## [Records supplied]
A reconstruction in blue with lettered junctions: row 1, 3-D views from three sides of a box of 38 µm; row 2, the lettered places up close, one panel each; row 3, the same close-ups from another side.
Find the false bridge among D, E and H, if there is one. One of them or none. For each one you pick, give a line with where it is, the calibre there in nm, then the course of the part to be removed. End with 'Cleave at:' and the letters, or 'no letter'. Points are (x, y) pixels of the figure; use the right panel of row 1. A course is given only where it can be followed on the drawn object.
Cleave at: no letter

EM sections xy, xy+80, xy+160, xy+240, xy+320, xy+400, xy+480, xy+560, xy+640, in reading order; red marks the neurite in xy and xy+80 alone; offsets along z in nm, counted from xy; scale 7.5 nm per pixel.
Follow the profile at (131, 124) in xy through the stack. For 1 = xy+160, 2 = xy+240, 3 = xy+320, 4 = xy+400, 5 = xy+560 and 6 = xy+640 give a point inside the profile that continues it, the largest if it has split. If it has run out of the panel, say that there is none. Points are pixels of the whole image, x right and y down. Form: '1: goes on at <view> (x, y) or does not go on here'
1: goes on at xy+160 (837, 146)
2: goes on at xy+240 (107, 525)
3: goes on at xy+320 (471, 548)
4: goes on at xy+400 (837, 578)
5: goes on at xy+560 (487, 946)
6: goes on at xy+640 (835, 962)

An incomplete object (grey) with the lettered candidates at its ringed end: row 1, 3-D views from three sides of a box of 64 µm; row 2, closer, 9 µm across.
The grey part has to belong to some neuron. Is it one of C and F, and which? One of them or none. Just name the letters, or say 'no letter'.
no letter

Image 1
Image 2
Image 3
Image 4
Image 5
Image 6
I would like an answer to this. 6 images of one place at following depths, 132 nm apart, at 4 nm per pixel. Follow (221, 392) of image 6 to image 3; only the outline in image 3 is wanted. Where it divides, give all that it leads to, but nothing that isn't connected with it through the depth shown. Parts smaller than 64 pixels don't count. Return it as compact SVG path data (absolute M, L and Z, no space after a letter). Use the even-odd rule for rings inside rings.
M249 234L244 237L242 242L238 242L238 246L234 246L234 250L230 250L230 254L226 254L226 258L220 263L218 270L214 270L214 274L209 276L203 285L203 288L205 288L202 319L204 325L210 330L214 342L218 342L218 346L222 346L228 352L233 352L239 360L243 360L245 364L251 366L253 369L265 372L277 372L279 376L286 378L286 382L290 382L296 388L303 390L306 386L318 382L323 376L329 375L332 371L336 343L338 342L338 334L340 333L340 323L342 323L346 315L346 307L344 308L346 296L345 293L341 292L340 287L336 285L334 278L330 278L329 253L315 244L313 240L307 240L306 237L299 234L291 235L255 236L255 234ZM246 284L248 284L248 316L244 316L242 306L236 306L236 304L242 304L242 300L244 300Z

## [Aim of the exercise]
Spot the lines above that mention "three" and copy them.

## [Response below]
A reconstruction in blue with lettered junctions: row 1, 3-D views from three sides of a box of 38 µm; row 2, the lettered places up close, one panel each; row 3, the same close-ups from another side.
An incomplete object (grey) with the lettered candidates at its ringed end: row 1, 3-D views from three sides of a box of 64 µm; row 2, closer, 9 µm across.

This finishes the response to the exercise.